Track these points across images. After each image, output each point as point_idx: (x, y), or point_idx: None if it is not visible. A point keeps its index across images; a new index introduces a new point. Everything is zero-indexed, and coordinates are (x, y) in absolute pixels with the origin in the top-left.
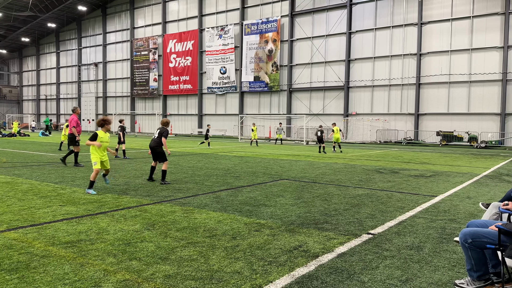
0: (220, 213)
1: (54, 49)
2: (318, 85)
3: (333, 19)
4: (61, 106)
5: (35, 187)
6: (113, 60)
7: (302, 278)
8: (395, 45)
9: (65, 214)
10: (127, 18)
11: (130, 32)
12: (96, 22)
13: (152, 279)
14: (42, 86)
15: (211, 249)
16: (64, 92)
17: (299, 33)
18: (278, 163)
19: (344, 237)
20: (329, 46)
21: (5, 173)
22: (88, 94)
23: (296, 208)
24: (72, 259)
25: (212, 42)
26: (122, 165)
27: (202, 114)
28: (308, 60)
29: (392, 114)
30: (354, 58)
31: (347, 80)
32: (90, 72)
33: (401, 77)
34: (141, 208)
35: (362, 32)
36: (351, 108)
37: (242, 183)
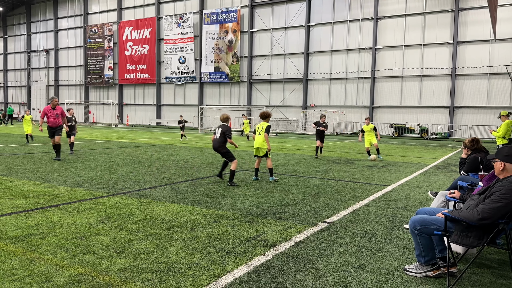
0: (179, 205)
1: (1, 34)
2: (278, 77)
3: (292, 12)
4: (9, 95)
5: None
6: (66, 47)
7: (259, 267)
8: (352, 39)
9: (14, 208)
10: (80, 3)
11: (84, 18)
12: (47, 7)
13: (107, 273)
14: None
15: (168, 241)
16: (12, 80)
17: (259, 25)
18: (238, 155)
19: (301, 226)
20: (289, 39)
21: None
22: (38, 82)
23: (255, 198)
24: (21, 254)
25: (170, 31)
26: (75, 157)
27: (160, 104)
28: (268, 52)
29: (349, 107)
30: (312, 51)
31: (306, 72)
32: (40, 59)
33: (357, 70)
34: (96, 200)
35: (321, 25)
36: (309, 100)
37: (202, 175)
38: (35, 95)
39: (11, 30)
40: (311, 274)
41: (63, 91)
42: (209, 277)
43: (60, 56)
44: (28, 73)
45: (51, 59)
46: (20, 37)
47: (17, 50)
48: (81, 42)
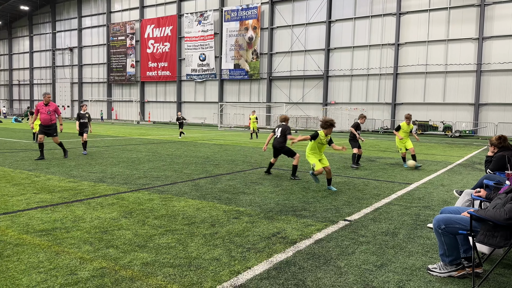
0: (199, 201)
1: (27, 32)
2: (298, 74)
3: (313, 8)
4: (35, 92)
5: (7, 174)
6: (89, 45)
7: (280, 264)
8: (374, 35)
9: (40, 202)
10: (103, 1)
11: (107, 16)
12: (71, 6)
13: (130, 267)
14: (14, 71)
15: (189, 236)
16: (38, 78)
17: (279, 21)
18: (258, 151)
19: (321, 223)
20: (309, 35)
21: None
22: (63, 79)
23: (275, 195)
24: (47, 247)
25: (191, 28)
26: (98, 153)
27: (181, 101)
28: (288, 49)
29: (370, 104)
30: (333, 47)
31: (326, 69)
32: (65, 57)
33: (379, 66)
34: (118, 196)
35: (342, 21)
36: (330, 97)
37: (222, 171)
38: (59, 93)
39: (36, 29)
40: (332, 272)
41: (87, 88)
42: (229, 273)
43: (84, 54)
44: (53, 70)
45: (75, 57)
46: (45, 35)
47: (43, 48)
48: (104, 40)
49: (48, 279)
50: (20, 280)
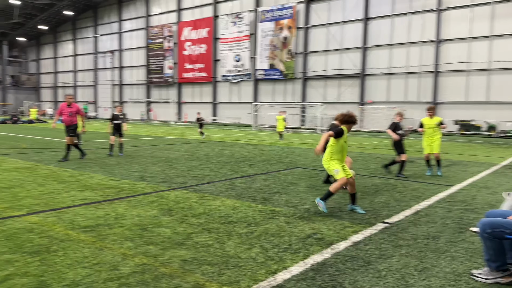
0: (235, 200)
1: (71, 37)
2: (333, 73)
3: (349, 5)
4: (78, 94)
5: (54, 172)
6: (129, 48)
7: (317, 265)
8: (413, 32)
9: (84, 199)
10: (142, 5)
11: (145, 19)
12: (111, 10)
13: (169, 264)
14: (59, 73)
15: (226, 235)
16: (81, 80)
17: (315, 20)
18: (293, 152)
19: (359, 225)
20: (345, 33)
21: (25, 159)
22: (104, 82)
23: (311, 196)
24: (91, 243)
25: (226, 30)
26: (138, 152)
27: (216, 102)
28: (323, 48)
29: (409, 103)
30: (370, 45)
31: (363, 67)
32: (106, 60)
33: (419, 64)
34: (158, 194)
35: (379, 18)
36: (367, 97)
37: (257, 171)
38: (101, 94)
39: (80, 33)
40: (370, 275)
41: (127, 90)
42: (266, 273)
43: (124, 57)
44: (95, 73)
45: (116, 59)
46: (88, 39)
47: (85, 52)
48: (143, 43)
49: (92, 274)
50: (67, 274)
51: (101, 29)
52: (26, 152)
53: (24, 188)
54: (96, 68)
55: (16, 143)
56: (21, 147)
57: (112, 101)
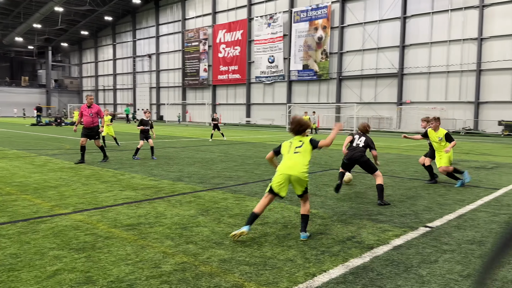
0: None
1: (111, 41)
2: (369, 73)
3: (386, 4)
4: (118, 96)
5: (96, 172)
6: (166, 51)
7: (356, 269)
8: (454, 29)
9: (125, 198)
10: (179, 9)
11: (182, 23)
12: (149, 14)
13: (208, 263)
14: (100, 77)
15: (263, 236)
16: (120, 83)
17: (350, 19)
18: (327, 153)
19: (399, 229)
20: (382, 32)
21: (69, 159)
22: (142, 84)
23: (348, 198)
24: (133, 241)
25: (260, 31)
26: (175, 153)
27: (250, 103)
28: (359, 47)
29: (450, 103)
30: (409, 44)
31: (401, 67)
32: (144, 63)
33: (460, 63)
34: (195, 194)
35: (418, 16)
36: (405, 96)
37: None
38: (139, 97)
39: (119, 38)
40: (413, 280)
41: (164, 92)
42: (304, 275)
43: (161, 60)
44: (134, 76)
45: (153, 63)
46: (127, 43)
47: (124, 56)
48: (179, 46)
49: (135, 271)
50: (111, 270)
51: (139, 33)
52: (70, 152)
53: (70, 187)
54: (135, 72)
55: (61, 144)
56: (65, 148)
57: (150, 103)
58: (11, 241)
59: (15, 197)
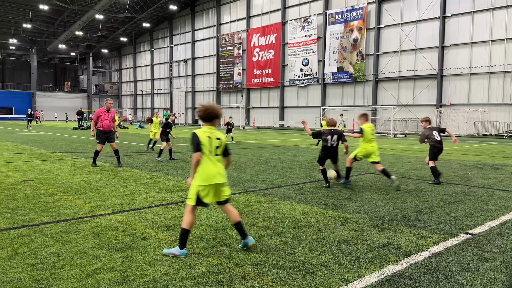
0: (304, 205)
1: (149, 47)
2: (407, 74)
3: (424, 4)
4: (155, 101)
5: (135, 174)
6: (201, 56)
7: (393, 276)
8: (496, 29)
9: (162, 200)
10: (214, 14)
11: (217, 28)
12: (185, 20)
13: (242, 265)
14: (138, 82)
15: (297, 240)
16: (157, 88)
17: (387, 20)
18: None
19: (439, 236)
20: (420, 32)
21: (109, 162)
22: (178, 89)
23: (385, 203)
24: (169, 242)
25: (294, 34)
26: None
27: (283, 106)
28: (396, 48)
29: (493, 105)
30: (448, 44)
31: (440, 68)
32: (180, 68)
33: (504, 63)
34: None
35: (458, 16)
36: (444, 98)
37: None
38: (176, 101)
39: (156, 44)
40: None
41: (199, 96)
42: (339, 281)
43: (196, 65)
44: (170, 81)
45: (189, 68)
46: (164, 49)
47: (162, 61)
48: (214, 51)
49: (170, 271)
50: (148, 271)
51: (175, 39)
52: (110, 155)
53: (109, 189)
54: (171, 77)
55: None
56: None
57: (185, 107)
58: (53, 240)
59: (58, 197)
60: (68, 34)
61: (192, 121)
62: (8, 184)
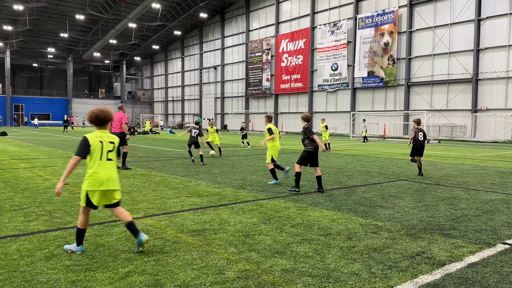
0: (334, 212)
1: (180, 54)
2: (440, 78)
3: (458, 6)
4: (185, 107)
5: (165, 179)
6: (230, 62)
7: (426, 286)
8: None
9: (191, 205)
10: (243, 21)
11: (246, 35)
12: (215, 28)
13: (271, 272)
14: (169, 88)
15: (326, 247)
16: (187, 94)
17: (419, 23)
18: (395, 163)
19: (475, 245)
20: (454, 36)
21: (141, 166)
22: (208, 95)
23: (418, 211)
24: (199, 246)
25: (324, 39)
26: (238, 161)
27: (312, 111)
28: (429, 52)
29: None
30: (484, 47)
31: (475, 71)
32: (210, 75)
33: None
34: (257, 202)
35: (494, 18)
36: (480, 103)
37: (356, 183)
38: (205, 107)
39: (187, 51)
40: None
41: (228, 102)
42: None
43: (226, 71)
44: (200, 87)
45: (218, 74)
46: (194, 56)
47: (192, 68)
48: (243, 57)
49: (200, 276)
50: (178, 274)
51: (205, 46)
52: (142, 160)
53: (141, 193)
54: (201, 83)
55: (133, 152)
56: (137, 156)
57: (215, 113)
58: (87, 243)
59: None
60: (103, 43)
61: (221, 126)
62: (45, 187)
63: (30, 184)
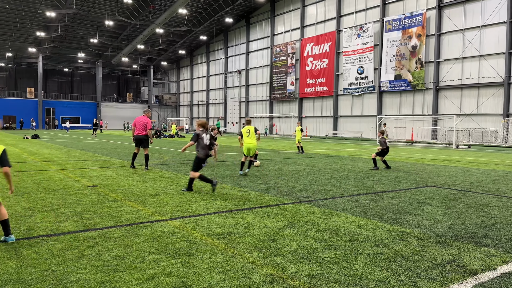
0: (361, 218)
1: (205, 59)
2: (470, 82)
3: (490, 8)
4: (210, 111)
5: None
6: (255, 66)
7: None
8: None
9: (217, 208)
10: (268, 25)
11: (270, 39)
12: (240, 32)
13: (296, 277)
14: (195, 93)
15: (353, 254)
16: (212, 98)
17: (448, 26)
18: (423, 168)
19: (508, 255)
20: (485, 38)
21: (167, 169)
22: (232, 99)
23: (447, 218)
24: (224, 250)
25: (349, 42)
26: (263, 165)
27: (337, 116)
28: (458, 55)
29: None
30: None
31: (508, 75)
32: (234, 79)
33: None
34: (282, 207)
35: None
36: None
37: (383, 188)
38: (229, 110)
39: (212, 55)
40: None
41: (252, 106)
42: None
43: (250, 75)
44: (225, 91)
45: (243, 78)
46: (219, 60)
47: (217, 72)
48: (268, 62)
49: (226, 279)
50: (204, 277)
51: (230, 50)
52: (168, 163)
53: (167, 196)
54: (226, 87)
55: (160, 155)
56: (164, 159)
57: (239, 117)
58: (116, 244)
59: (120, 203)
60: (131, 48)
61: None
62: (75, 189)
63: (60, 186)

□ □ □ □ □ □ □

Task brief =>
Reproduce the records word for word, please, from their first line up to and including the line that contains "47: (17, 50)", but no pictures.

Answer to this problem =>
Track these points across images. After each image, output each point as point_idx: (x, y), or point_idx: None if it is not visible. A point keeps its index across images; a new index introduces a new point. Everything is zero-indexed, and coordinates are (x, y) in absolute pixels with the origin in the top-left.
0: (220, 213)
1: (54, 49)
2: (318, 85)
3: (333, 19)
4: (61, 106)
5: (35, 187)
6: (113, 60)
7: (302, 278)
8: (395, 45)
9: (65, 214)
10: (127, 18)
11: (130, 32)
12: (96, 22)
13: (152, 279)
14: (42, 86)
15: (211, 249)
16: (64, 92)
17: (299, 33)
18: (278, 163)
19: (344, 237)
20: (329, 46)
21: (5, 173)
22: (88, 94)
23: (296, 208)
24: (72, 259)
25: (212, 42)
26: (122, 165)
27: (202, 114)
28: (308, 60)
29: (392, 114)
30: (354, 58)
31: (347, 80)
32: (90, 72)
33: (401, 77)
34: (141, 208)
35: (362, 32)
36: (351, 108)
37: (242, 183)
0: (179, 205)
1: (1, 34)
2: (278, 77)
3: (292, 12)
4: (9, 95)
5: None
6: (66, 47)
7: (259, 267)
8: (352, 39)
9: (14, 208)
10: (80, 3)
11: (84, 18)
12: (47, 7)
13: (107, 273)
14: None
15: (168, 241)
16: (12, 80)
17: (259, 25)
18: (238, 155)
19: (301, 226)
20: (289, 39)
21: None
22: (38, 82)
23: (255, 198)
24: (21, 254)
25: (170, 31)
26: (75, 157)
27: (160, 104)
28: (268, 52)
29: (349, 107)
30: (312, 51)
31: (306, 72)
32: (40, 59)
33: (357, 70)
34: (96, 200)
35: (321, 25)
36: (309, 100)
37: (202, 175)
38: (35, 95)
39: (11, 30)
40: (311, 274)
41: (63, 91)
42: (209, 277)
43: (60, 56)
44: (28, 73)
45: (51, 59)
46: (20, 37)
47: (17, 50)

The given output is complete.